17 ottobre 2024

Healees - Coin de l'Oeil ALBUM REVIEW

Un paio d'anni fa l'album di debutto degli Healees mi aveva favorevolmente impressionato: poche band in ambito indie pop - notavo allora - possedevano un suono chitarristico così pieno, dinamico e sfavillante. 

Arrivati alla loro seconda raccolta, Bryan Quinn e Renaud Chauré, affiancati da Hillevi Robertsson e Arthur Chen, rinnovano il loro amore incondizionato per le chitarre e ci regalano un disco ancora più raffinato ed ambizioso rispetto all'esordio. 
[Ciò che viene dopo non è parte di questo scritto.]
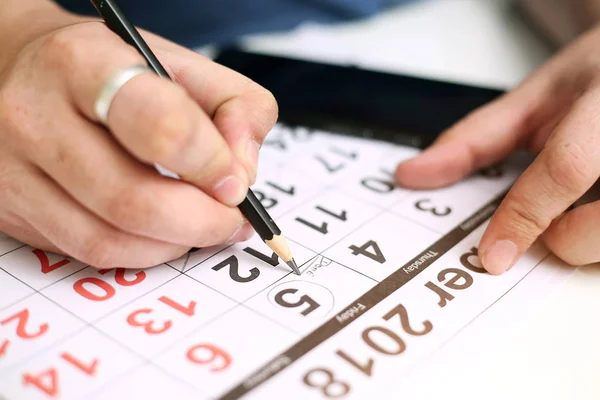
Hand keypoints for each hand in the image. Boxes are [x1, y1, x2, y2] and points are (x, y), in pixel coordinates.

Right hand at [0, 15, 276, 267]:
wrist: (15, 70)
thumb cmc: (107, 69)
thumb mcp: (179, 62)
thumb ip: (236, 105)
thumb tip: (244, 173)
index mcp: (85, 64)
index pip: (158, 125)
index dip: (210, 163)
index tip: (235, 181)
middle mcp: (35, 117)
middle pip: (133, 200)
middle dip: (202, 222)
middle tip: (231, 218)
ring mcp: (13, 171)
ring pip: (109, 241)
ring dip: (175, 245)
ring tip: (203, 225)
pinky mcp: (11, 210)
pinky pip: (87, 253)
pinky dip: (142, 252)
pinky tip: (163, 232)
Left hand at [395, 25, 599, 273]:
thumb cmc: (591, 81)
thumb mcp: (531, 98)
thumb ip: (473, 139)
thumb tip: (410, 175)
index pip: (566, 168)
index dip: (524, 216)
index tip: (493, 254)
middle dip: (564, 239)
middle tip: (553, 218)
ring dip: (591, 239)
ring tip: (587, 204)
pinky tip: (597, 207)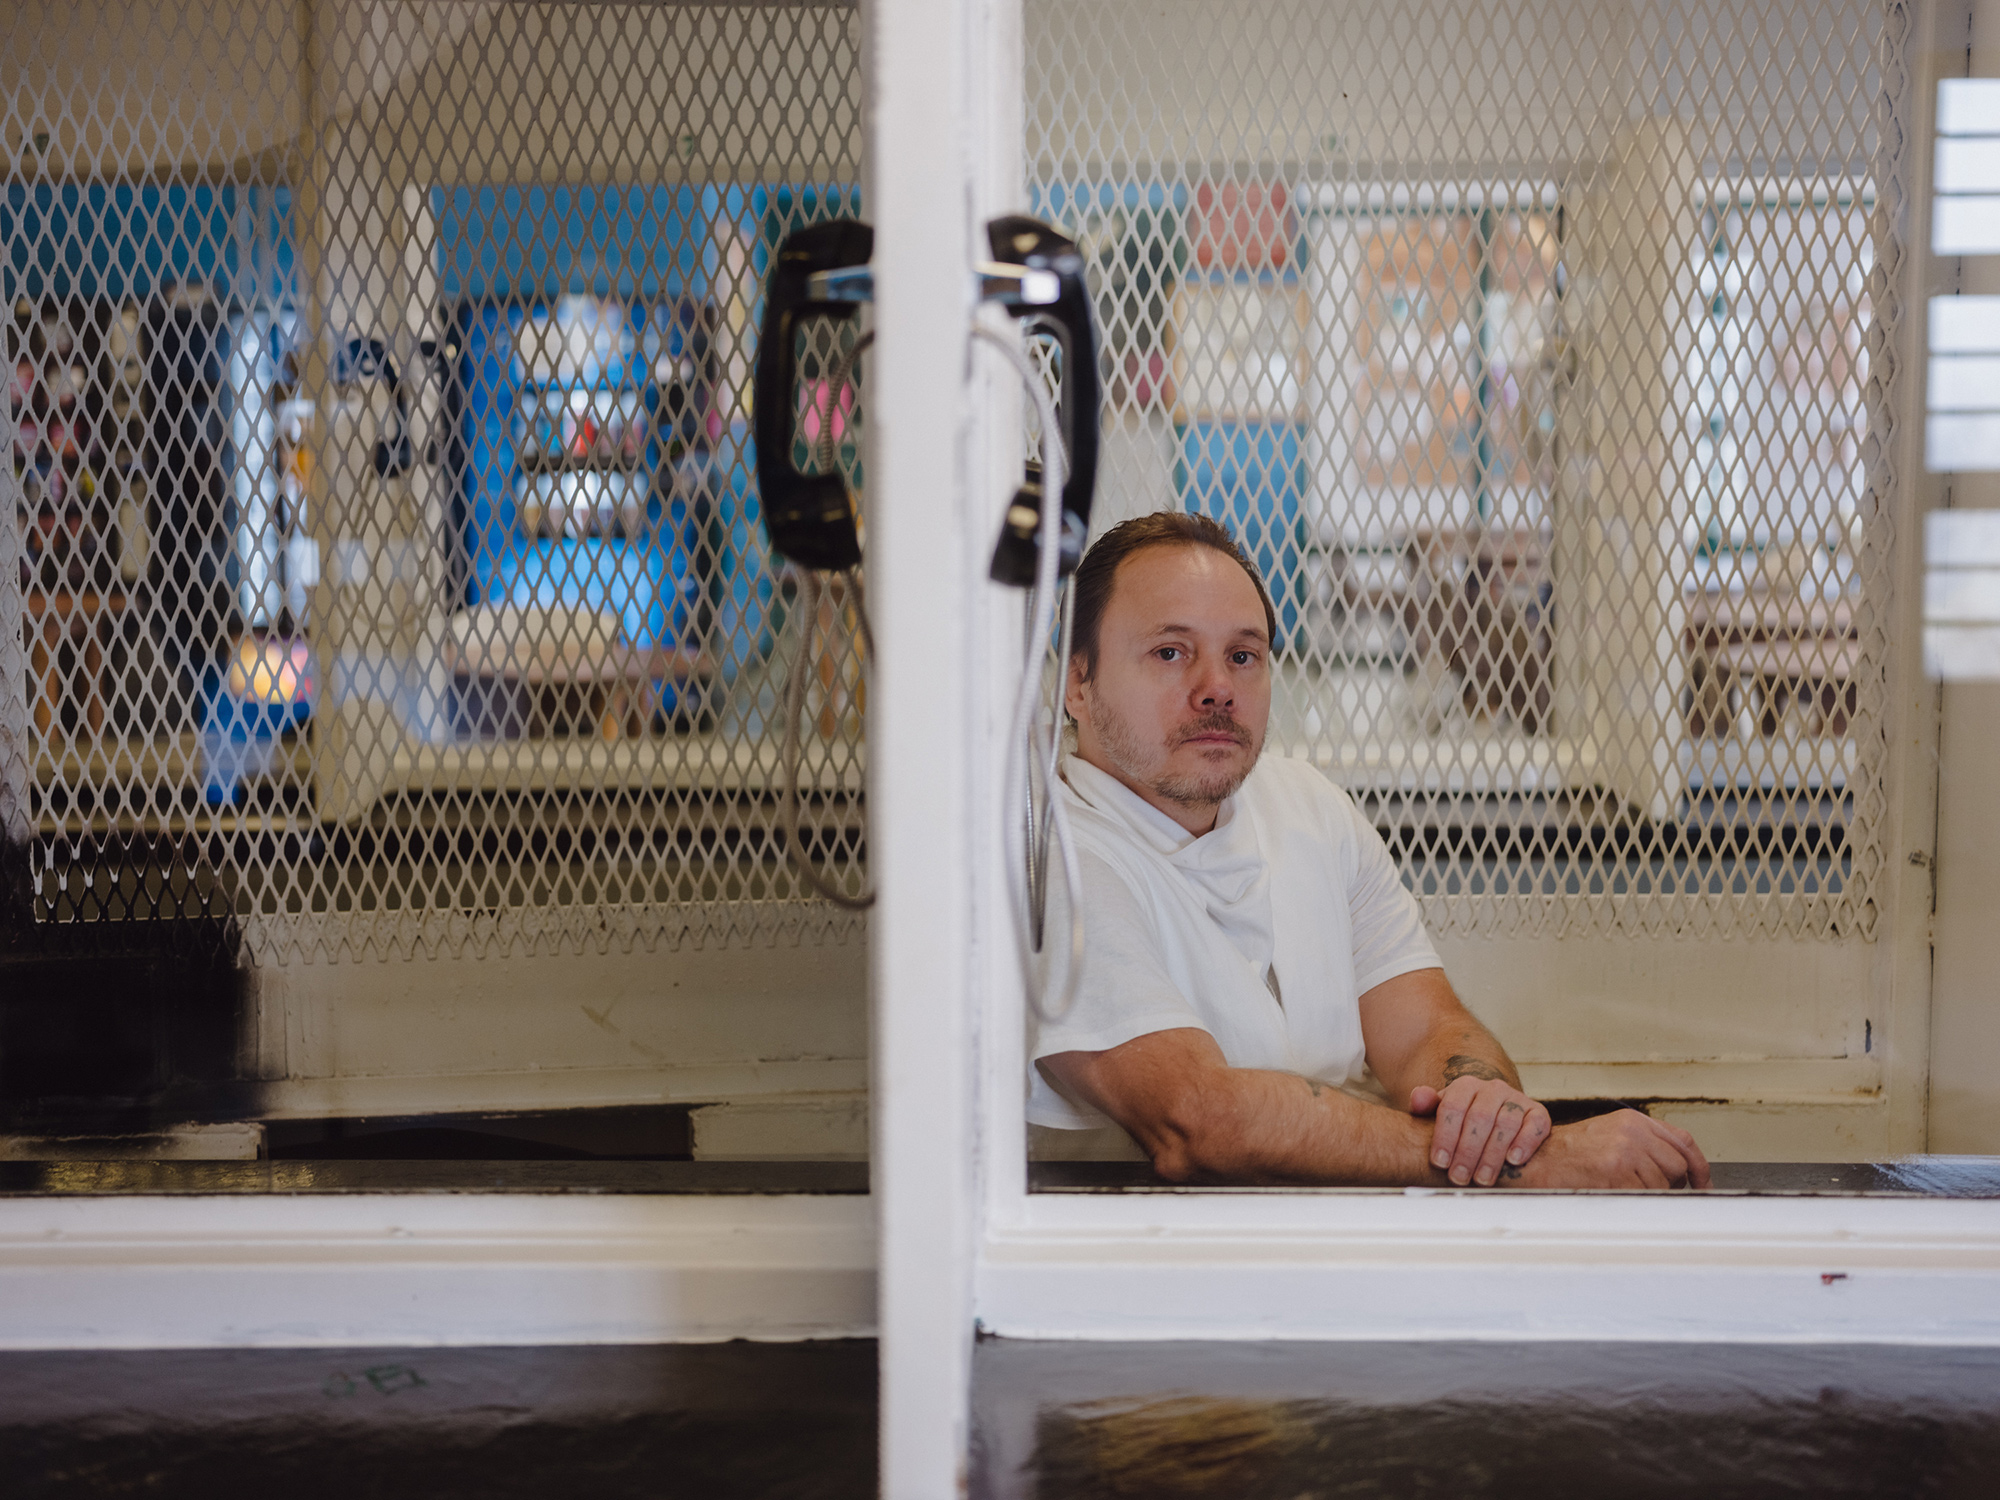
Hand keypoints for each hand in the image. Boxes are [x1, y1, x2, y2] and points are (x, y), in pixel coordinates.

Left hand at [1410, 1076, 1552, 1185]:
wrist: (1497, 1115)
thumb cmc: (1462, 1121)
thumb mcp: (1440, 1112)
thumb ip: (1425, 1105)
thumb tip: (1417, 1098)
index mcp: (1466, 1086)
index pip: (1453, 1107)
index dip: (1445, 1136)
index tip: (1440, 1162)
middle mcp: (1493, 1089)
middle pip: (1479, 1118)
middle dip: (1467, 1151)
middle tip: (1459, 1177)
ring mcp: (1517, 1100)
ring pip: (1506, 1123)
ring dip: (1493, 1154)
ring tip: (1482, 1178)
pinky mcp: (1539, 1113)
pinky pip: (1535, 1125)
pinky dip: (1525, 1142)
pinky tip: (1513, 1160)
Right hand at [1513, 1109, 1711, 1189]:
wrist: (1537, 1158)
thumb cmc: (1569, 1151)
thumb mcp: (1609, 1134)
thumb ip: (1642, 1143)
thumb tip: (1676, 1170)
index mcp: (1633, 1121)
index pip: (1683, 1141)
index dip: (1698, 1166)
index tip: (1701, 1183)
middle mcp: (1632, 1132)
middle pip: (1677, 1165)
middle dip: (1669, 1183)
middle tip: (1647, 1188)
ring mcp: (1625, 1152)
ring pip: (1662, 1184)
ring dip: (1647, 1194)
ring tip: (1620, 1188)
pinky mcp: (1616, 1172)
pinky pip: (1644, 1196)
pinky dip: (1635, 1202)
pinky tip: (1614, 1194)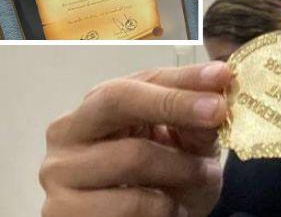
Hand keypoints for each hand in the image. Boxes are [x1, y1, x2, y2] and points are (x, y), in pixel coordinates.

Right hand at [40, 62, 231, 216]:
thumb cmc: (166, 179)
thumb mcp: (188, 143)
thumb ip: (197, 116)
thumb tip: (218, 86)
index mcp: (98, 106)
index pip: (137, 81)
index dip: (180, 80)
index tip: (222, 77)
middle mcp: (68, 133)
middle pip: (117, 101)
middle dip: (174, 105)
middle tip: (217, 114)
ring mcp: (59, 174)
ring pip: (131, 157)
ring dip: (181, 168)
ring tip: (199, 177)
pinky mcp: (62, 212)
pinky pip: (127, 206)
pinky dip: (163, 208)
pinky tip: (171, 208)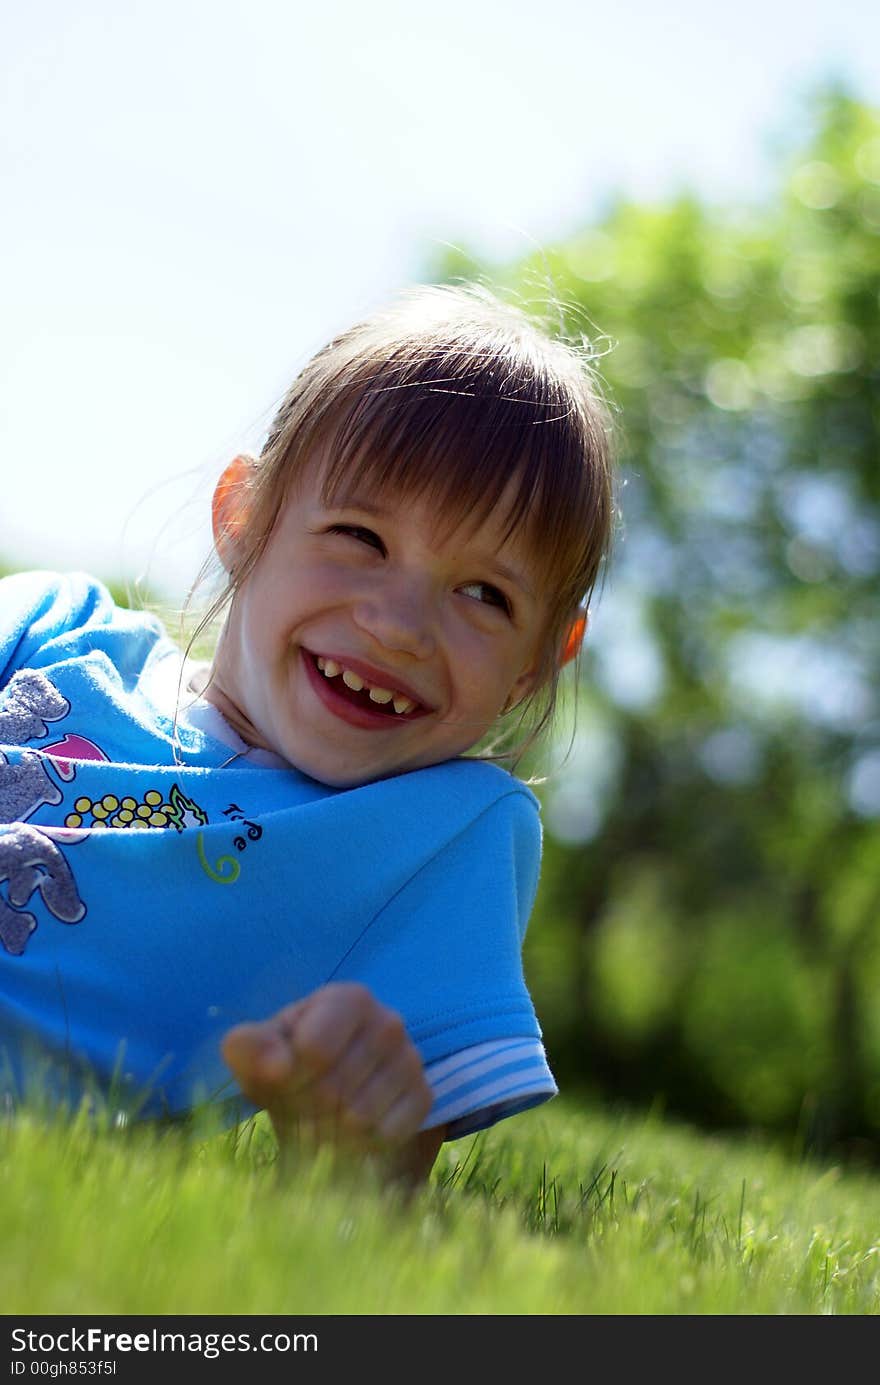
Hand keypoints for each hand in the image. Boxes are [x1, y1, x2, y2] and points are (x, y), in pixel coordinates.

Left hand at [221, 982, 435, 1158]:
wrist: (323, 1100)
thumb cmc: (285, 1068)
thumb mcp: (255, 1054)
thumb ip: (247, 1047)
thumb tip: (277, 1066)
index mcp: (348, 998)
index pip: (315, 1050)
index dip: (290, 1076)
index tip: (282, 1078)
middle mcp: (388, 1022)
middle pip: (334, 1088)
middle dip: (308, 1109)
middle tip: (301, 1105)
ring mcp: (411, 1059)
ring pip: (360, 1116)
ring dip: (331, 1131)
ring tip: (323, 1118)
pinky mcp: (424, 1096)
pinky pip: (387, 1133)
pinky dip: (361, 1143)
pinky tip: (352, 1129)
I nove pezzi di Coin de l'Oeil, dalla lunghissima e avvolgente Drunk in avanti, ci prendono gentilmente per mano e ci introducono in un mondo musicale dove shoegaze, dream pop e post punk si fondono l'uno dentro l'altro con un sorprendente mix di densità e leggerezza.

La memoria di un ascoltatore appassionato di quei generi ovviamente va soprattutto ai Ride (e ai loro successori Hurricane #1), ma in verità nelle canzoni ampie ed energiche degli Healees ci sono elementi di tantissime band del passato, dai Cure agli Spiritualized, da Jesus & Mary Chain al dream/shoegaze di oggi dei Flyying Clolours. 

Se c'è una cosa che la piccola multinazionale (USA, Belgio, Francia, Svezia) basata a Parigi sa fare bene, è costruire i propri pezzi in modo solido e coinvolgente, facendoli scorrere come una cascata sonora a partire dall'intreccio delle chitarre e giù attraverso la forza trascinante della sezione ritmica, la sovrapposizione armonica delle voci, l'onda di marea dei riverberi (lo strumentale Eye Opener che sfuma nell'ipnotica e meravigliosamente suggestiva Side Eye ad esempio). Ecco allora che canzoni come White Room o Still OK esaltano proprio per la loro capacità di immergere chi ascolta in una dimensione parallela di baluginante, notturna, spesso sognante introversione, che però non perde davvero mai in immediatezza ed ha anzi una melodica facilità di approccio quasi spiazzante. 

Un album splendido, che conferma il talento di una delle band più interessanti del panorama europeo degli ultimi anni.